-- Apply what you read --
- A) From the trial page, list every minimum criterion given for compensated liver disease.
- B) Using the trial page, answer each of these briefly:
(i) Which institution is listed under the trial title?
(ii) What age range of patients does the study accept?
(iii) For how many weeks was PEG-Intron A given in the earlier protocol the researchers describe?
- C) Condense the trial page's paragraph that begins "Chronic hepatitis B is a major cause" into a short bulleted list that keeps its main facts.

-- Text section --
Different Regimens of Pegylated Interferon and Lamivudine Combination Therapy in Chronic Hepatitis B Patients

The Chinese University of Hong Kong

Status and phase

Completed

Phase 2

Conditions

Chronic Hepatitis B

Treatments

Drug: Lamivudine

Drug: Pegylated Interferon

Study type

Interventional

Funder types

Other

Industry

Identifiers

NCT00226447

P03227

Details and patient eligibility

About

The aim is to investigate the best treatment regime of PEG-Intron A and lamivudine combination in terms of viral clearance in chronic hepatitis B patients.

Full description

Chronic hepatitis B is a major cause of mortality and morbidity in Hong Kong and most Southeast Asian countries. The efficacy interferon-alfa (IFN-alfa) or lamivudine monotherapy is far from satisfactory with approximately 20% sustained viral response. Extended use of lamivudine is associated with the emergence of drug resistance mutants. As interferon is an immune modulator and lamivudine directly suppresses viral replication, it is therefore logical to combine the 2 drugs for more efficient viral clearance.

Previous studies on IFN-alfa and lamivudine combination treatment of chronic hepatitis B showed marginal benefit over lamivudine monotherapy. In these studies, lamivudine was either started 8 weeks prior to IFN-alfa or simultaneous with IFN-alfa. Recently, we have performed a study comparing the efficacy of polyethylene glycol-interferon alfa-2b (PEG-Intron A) and lamivudine versus lamivudine monotherapy for 1 year in the treatment of chronic hepatitis B. In our protocol, PEG-Intron A is started 8 weeks before the commencement of lamivudine, and PEG-Intron A is given for 32 weeks while lamivudine is given for a total of 52 weeks. Our published results suggested PEG-Intron A and lamivudine combination treatment is far superior to lamivudine monotherapy (end of treatment virological response 92% vs 20%, p=0.0015). We are not certain whether the benefit of PEG-Intron A and lamivudine combination in our study is due to our staggered regime, the superiority of PEG-Intron A over IFN-alfa, or both. The aim of this study is to investigate the best treatment regime of PEG-Intron A and lamivudine combination in terms of viral clearance.

Sex

All

Ages

18 to 65 years old

Volunteers

No Healthy Volunteers

Inclusion criteria

HBsAg positive for at least 6 months prior to screening
Serum HBV-DNA > 10^6 copies per ml at screening
Serum HBeAg positive at screening
Abnormal ALT (1.3-10x upper limit normal) within one month prior to entry
Compensated liver disease with the following minimum criteria:
1. Hemoglobin within range & not less than 10% from lower normal limit
2. WBC >= 4,000/mm3
3. Platelets >= 100,000/mm3
4. Bilirubin normal (except for Gilbert's disease).
5. Albumin stable and normal
Serum creatinine normal or not more than 10% above the upper normal limit
Thyroid Stimulating Hormone (TSH) within normal limits (Patients requiring medication to maintain TSH levels in the normal range are eligible if all other inclusion/exclusion criteria are met.)
Alfa-fetoprotein in normal range (obtained within the previous year, or if elevated and < 500 ng/ml with a negative ultrasound for hepatocellular carcinoma at screening).

-- Data provided --
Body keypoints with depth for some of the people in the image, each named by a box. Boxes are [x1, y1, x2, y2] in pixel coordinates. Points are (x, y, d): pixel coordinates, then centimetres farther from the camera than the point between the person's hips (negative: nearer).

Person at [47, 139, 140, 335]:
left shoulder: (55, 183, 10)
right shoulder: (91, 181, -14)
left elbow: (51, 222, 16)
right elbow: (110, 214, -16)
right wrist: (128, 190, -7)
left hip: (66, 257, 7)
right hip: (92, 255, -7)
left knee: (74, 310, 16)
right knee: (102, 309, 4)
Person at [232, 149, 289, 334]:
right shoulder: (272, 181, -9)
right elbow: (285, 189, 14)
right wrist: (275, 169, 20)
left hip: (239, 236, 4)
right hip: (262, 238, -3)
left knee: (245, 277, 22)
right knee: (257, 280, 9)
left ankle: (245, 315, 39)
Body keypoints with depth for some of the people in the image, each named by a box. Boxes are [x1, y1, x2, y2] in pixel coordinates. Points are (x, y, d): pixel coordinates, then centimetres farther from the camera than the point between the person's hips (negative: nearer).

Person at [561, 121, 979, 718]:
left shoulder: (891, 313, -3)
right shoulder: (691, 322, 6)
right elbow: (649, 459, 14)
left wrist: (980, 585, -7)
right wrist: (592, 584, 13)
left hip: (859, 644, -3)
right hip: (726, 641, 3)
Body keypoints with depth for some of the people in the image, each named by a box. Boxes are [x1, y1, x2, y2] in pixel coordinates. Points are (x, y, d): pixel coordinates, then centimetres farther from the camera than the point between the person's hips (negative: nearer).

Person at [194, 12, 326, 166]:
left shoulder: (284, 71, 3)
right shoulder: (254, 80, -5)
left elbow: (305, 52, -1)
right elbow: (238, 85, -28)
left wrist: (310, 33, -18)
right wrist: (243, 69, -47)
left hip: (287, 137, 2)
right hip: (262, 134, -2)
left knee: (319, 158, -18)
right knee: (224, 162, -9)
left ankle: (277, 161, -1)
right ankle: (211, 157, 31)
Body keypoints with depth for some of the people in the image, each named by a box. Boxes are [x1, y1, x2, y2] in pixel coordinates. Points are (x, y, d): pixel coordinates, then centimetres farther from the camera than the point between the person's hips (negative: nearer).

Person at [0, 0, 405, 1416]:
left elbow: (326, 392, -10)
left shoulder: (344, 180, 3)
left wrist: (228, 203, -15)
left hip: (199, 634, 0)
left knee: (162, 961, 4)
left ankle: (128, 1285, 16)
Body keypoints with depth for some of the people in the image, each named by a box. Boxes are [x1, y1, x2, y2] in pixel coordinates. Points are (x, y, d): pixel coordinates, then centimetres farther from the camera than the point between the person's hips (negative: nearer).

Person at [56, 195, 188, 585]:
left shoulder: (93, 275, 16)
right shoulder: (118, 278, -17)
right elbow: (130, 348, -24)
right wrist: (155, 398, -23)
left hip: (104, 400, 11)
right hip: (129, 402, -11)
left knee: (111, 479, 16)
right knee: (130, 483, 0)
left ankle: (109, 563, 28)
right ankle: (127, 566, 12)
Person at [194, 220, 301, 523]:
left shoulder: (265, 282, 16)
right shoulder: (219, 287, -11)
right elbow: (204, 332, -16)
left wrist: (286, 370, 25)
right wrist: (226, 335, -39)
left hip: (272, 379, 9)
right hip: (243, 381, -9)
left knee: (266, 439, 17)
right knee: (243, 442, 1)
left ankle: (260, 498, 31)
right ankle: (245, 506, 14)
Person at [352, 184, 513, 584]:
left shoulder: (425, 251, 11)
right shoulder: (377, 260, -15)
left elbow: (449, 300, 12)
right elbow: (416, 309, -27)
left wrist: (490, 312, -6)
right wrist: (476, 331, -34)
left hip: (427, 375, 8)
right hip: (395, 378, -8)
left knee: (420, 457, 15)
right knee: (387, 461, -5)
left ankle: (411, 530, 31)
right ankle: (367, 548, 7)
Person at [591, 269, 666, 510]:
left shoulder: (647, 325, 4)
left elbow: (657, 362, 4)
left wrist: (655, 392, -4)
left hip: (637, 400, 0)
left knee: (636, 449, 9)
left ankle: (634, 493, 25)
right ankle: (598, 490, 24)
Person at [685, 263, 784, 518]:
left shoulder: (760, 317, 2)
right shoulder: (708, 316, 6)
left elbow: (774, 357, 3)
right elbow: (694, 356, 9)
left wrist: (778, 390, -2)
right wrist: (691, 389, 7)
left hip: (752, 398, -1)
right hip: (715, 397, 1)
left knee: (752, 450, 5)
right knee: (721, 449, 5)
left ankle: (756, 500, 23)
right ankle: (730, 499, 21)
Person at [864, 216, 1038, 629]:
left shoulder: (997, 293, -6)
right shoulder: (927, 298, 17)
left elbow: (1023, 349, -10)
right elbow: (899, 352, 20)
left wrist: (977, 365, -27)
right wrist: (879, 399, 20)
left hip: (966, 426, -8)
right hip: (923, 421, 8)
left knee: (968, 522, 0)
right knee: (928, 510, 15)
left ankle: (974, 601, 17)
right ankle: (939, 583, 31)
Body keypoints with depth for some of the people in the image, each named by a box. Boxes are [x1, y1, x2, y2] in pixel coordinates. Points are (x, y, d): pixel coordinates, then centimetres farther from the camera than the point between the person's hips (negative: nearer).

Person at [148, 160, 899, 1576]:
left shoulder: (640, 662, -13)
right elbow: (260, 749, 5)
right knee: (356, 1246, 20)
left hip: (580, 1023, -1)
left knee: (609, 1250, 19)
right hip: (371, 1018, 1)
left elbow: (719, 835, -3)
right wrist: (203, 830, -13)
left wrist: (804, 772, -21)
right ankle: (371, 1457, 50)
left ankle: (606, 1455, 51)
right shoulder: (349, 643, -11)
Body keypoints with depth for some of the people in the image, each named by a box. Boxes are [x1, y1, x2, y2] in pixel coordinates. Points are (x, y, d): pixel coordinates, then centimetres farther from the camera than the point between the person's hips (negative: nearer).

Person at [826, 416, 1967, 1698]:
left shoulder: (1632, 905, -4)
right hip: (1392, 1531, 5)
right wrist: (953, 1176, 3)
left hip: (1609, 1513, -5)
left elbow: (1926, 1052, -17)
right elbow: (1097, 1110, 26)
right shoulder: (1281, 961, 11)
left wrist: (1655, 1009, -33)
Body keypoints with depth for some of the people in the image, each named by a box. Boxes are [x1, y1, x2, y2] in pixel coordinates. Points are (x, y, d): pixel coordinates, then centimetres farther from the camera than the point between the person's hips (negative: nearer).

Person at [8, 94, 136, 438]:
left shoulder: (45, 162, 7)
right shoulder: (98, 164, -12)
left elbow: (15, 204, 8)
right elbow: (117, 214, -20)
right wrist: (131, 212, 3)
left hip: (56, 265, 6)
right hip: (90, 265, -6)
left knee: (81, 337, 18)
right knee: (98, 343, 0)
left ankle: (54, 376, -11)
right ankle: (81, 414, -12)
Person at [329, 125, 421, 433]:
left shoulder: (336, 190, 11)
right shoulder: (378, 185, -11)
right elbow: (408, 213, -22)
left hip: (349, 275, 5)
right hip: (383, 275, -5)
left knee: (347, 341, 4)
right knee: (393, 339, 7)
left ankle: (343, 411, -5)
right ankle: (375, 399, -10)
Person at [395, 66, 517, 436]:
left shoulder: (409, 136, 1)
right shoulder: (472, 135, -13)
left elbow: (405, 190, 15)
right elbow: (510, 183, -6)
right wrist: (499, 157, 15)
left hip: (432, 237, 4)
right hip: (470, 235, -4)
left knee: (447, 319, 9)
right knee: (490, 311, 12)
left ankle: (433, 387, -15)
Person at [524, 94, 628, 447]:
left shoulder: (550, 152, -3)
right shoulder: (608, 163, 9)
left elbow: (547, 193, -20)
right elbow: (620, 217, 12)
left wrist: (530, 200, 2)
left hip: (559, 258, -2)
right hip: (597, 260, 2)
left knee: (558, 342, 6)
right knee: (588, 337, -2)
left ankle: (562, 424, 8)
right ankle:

-- Task results --
- A)
- Hemoglobin within range and not less than 10% from the lower normal limit
- WBC >= 4,000/mm3
- Platelets >= 100,000/mm3
- Bilirubin normal (except for Gilbert's disease)
- Albumin stable and normal

- B)
(i) The Chinese University of Hong Kong
(ii) 18 to 65 years old
(iii) 32 weeks

- C)
- Chronic hepatitis B is a major cause of mortality and morbidity in Hong Kong and most Southeast Asian countries.
- IFN-alfa or lamivudine given alone achieves only about a 20% sustained viral response.
- Extended lamivudine use is linked to the emergence of drug-resistant mutants.
- Interferon modulates the immune system, and lamivudine directly suppresses viral replication, so combining the two should clear the virus more efficiently.